As I was growing up, Mulan was my favourite movie, because she understood what it meant to look in the mirror and wonder ‘Who is that girl I see?’
And though I longed to be Mulan, I was taught to sit around like Cinderella, waiting for my Prince Charming to set me free
You see, I grew up being told that my worth was contingent on marriage.
That being a doctor would only have meaning after I wed, as if saving a life would mean nothing until I allowed a man to ‘save’ mine. That becoming a lawyer would not be respectable for a woman, who should learn to speak less, and that having an opinion was acceptable only when it was confined to my own bedroom walls. I grew up being told that instead of focusing on saving the world, I should learn how to clean. That ending world hunger meant nothing, if my husband wanted dinner.
I grew up learning how to say sorry. I grew up being told that I was too loud, that I was defiant, that I didn’t know my place, that I wanted too much, that my dreams were too big. I grew up learning that being a damsel in distress was more honourable than becoming my own saviour.
I grew up being told that my innocence was my self worth, until I believed it: that it was my golden ticket, which would attract the highest bidder who would set me free.
So when I dropped out of college, and got married to the ‘perfect’ man, who would leave me 4 months later, I died, and yet no one showed up to my funeral. No one understood why I cried for 5 months…why the sky fell, why I didn’t want to get out of bed, why I thought I was broken, why I hated myself, that I had failed at happilyeverafter, was damaged goods, faulty mechanics, why I didn’t want to wake up in the morning, why I begged him to think again because I loved him and I’d be better, why I kept apologizing and apologizing – for what I still do not know… but I meant it…because to be unmarried and deflowered was not valuable, to be a woman without a man was to be non-existent…

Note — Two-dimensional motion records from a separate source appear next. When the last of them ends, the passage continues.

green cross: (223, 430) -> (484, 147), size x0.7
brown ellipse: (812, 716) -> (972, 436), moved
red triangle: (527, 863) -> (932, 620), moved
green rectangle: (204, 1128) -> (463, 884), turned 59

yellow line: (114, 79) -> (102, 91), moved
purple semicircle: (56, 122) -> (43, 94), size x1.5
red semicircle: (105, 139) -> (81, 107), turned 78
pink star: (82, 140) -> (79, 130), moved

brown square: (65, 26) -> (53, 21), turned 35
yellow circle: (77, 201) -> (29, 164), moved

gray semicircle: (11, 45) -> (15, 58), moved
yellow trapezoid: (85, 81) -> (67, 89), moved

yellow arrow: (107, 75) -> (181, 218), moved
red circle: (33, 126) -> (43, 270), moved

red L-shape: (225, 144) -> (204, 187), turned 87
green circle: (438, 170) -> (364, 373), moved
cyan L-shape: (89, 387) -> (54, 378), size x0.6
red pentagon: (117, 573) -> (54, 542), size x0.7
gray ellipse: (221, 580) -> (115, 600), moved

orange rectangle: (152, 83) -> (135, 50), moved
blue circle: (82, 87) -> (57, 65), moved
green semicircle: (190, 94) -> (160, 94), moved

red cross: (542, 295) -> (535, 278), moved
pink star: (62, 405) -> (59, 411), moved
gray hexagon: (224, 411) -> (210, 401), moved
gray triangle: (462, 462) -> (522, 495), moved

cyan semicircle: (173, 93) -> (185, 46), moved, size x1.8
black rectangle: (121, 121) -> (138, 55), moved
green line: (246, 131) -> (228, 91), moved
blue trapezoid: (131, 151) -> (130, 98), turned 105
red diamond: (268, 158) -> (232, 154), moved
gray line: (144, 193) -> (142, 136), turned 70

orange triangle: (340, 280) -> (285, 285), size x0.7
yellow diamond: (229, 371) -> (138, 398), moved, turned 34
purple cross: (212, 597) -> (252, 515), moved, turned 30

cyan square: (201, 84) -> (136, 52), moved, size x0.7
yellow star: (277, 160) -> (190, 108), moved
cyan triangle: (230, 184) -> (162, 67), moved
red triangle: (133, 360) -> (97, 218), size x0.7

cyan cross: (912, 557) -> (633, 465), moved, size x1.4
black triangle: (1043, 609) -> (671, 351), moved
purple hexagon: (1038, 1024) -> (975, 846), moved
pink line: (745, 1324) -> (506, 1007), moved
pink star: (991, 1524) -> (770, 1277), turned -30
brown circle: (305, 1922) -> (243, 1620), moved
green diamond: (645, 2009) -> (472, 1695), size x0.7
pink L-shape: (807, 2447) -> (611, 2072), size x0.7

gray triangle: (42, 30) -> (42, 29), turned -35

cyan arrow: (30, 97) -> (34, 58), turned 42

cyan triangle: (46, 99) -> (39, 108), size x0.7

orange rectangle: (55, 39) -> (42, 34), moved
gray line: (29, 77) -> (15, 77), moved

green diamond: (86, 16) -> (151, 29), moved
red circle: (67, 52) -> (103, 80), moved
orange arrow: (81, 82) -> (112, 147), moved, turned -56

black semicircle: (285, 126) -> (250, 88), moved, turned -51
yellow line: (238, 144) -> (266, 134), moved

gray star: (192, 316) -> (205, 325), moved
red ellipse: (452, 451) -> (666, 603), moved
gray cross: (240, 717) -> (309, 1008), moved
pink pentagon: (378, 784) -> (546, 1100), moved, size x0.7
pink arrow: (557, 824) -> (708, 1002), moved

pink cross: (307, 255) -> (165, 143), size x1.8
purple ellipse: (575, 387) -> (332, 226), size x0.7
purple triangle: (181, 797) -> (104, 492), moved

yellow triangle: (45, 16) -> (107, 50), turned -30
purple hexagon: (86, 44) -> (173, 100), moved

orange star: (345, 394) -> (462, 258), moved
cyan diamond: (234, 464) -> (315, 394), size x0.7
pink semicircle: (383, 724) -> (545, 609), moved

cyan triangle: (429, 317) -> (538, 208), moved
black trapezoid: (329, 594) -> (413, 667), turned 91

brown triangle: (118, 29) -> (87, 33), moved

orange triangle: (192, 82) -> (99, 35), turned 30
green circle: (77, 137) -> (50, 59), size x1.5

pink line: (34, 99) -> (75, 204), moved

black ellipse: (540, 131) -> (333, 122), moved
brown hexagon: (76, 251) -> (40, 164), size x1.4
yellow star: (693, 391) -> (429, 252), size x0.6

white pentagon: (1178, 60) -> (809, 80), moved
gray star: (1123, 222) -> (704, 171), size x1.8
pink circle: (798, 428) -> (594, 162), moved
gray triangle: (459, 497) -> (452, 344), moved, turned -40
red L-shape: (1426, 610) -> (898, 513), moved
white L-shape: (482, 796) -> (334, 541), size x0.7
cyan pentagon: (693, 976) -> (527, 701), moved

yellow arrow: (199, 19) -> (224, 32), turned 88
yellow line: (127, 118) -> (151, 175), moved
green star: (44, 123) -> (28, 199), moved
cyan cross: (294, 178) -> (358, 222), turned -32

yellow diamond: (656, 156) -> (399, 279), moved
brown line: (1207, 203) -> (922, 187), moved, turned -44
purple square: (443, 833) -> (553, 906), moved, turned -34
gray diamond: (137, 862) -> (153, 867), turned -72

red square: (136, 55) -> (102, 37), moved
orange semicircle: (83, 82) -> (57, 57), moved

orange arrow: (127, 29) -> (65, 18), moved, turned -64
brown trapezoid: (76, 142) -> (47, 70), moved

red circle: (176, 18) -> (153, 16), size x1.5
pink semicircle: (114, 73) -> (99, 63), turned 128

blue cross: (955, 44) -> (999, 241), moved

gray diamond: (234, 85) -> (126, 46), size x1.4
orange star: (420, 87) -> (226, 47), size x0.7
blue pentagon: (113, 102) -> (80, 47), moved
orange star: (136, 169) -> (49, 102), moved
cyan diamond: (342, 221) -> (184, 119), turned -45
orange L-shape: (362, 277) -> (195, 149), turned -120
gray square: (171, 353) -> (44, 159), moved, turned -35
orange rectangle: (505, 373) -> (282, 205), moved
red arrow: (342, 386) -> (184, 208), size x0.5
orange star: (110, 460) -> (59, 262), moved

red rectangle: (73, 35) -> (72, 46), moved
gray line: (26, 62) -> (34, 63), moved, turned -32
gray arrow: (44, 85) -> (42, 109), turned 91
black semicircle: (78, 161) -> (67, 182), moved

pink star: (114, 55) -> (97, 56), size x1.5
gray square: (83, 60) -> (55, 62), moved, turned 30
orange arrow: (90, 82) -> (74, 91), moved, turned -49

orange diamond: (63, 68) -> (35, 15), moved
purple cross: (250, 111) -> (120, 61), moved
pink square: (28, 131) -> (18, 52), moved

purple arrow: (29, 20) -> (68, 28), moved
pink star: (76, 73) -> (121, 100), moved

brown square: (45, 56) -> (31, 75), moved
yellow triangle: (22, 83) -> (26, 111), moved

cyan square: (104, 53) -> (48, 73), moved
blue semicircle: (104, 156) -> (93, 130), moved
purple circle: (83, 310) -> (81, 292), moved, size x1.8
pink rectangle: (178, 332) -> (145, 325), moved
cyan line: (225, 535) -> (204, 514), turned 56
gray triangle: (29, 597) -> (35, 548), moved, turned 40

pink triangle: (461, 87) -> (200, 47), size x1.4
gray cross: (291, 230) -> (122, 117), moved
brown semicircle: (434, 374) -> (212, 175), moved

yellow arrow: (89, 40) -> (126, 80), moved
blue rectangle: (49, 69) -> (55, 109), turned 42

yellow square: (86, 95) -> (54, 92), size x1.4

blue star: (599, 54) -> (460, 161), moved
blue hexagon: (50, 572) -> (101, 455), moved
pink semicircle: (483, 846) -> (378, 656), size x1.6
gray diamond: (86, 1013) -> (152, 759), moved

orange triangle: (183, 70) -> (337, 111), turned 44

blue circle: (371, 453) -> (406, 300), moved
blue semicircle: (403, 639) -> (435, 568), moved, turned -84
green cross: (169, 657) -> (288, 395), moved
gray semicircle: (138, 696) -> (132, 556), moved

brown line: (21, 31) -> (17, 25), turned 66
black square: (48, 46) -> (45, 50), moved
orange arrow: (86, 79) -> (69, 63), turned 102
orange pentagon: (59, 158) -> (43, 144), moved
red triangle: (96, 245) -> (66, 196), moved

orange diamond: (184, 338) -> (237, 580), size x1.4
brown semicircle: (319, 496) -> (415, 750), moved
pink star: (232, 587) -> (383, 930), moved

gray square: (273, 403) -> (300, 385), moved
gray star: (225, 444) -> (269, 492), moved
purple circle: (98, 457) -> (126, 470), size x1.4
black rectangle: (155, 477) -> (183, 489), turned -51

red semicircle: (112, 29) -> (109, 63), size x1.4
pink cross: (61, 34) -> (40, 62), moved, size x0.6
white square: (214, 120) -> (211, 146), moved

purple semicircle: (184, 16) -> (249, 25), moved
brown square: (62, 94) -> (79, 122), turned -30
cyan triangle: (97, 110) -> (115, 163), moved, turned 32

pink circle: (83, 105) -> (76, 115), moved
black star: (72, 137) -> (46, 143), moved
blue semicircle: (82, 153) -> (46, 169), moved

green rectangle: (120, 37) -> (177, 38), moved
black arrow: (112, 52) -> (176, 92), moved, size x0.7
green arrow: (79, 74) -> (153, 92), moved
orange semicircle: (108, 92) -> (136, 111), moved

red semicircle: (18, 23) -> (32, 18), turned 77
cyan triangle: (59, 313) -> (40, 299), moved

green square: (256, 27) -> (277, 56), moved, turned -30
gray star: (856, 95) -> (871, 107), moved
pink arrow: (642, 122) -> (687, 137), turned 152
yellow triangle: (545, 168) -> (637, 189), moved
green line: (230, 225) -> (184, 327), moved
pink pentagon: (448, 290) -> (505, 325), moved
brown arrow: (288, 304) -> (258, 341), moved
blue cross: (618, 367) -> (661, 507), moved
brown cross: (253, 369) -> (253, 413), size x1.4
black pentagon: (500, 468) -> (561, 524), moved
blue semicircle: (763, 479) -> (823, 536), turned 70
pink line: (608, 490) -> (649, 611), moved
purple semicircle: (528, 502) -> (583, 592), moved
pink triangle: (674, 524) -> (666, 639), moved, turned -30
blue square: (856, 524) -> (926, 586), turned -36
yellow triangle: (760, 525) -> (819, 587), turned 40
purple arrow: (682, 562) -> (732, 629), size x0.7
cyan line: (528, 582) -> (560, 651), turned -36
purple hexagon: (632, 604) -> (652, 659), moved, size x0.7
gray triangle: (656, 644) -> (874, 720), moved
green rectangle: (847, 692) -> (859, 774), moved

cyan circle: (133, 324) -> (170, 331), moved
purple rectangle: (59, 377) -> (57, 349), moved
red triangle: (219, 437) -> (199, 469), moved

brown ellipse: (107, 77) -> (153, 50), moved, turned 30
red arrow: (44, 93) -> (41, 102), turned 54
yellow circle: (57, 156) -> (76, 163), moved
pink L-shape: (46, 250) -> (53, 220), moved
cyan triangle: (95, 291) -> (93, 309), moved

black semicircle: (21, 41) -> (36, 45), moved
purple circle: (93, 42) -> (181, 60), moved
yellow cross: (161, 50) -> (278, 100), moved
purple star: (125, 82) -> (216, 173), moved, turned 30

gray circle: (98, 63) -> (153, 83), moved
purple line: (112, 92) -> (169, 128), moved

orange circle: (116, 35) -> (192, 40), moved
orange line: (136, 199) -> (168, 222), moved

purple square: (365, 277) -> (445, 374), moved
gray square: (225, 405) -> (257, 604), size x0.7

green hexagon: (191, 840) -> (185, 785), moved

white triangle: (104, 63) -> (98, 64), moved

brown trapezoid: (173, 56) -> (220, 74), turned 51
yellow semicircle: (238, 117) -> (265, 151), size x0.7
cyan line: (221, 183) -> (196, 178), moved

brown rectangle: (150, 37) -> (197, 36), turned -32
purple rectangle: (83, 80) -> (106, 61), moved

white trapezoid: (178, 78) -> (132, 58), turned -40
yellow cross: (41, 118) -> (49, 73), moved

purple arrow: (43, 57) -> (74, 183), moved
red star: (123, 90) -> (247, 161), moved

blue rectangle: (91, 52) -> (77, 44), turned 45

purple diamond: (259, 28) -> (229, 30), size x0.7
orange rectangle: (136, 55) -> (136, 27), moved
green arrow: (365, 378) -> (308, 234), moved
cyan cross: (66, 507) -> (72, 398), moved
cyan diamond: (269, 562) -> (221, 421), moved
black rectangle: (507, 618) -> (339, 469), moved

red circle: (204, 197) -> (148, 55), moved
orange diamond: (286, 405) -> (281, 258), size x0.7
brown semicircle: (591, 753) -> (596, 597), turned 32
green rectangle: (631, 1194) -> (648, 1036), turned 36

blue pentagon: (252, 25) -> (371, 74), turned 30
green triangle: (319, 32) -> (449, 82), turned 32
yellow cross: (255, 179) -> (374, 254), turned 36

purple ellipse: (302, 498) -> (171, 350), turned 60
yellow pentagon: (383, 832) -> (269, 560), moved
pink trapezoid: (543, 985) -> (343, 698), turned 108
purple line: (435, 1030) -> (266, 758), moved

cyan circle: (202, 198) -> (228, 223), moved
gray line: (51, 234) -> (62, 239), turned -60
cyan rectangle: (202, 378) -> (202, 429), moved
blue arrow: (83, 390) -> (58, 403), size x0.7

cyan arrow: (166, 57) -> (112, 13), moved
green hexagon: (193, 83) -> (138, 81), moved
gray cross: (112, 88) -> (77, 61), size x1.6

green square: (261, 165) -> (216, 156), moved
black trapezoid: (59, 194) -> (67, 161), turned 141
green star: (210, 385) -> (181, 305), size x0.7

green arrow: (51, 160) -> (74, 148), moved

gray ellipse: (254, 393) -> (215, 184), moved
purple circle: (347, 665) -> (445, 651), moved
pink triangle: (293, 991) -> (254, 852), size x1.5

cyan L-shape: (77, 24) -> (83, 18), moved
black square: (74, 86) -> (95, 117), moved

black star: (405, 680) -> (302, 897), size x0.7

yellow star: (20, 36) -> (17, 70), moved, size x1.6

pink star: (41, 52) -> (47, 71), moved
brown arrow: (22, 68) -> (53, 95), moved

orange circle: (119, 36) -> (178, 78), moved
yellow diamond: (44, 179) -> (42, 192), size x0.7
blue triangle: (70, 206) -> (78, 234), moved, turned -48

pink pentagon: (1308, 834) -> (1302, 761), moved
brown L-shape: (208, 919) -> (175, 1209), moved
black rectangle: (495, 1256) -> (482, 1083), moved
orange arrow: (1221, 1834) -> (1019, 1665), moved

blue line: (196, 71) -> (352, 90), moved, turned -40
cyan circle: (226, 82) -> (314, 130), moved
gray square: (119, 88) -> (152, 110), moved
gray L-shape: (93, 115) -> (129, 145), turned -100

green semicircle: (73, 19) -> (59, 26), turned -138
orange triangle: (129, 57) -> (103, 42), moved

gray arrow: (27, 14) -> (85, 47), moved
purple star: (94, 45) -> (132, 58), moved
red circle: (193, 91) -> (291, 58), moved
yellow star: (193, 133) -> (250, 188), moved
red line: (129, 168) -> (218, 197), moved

That is what happens when you tell a girl that her worth lies in men and that everything that is lovely and beautiful and magical about her is dust in the wind if there is not a man by her side to collect it.
That to men her intelligence is intimidating, her aspirations dominating, and that being smart and speaking out will leave her alone.
I didn’t need a mate to tell me I was beautiful, I needed my parents to tell me.
I didn’t need a man to tell me my worth, I needed to be able to find that on my own.
Maybe if I had been allowed to love myself, I wouldn’t have sought a man’s acceptance. Maybe if I had been encouraged to have a voice, I would have spoken up when red flags told me things were wrong. Maybe if I had been told that I had worth without a man, I wouldn’t have felt like my life was worthless when I became manless.
Don’t get me wrong, getting married is a beautiful thing, but a man should never be more than an addition. He is a paint stroke, not the masterpiece. The cherry on the dessert, not the main course, a vein running through the arm not the aorta.
I still spasm when I remember how I wanted his last name so desperately, how I wanted to no longer be my own person but an extension of him, how the sound would roll off my tongue like sweet honeywarm summer’s day, how I dreamt of the sons I would give him, who would look and speak like him…but he did not give that to me. And though I cried and longed and fell into darkness when he abandoned me. I thank him.
Because at that empty funeral, I lay six feet under only to crawl out from within the soil to realize that I am my own King. Master of my own destiny.
I learned to walk alone. To move forward with my aspirations without the pretence that my ambitions were merely distractions filling the time until a man entered my life.
I learned to move confidently, that my opinion of myself superseded the opinions of others. That my hardships defined me. That my instincts and thoughts demanded attention without the seeking of another’s approval. That the personality which was birthed in my mother’s womb was not a defect but a gift. And if being myself would cause those dearest to me to cast the first stones, than I would die with my head held high amidst rubble which would become the defiant tombstone which read ‘here lies an authentic person’.
I will learn to be happy on my own. To once again learn how to speak, so that I can remember the sound of the voice of the girl who had been conditioned into muteness. So that I can finally I look into the mirror and recognize my own reflection…
I am Mulan. And if Prince Charming never came, maybe I would have been the Cinderella who escaped her abuse and learned to set herself free. I would have been the Ariel who would have never thought to trade her beautiful voice for the affection of a man on land.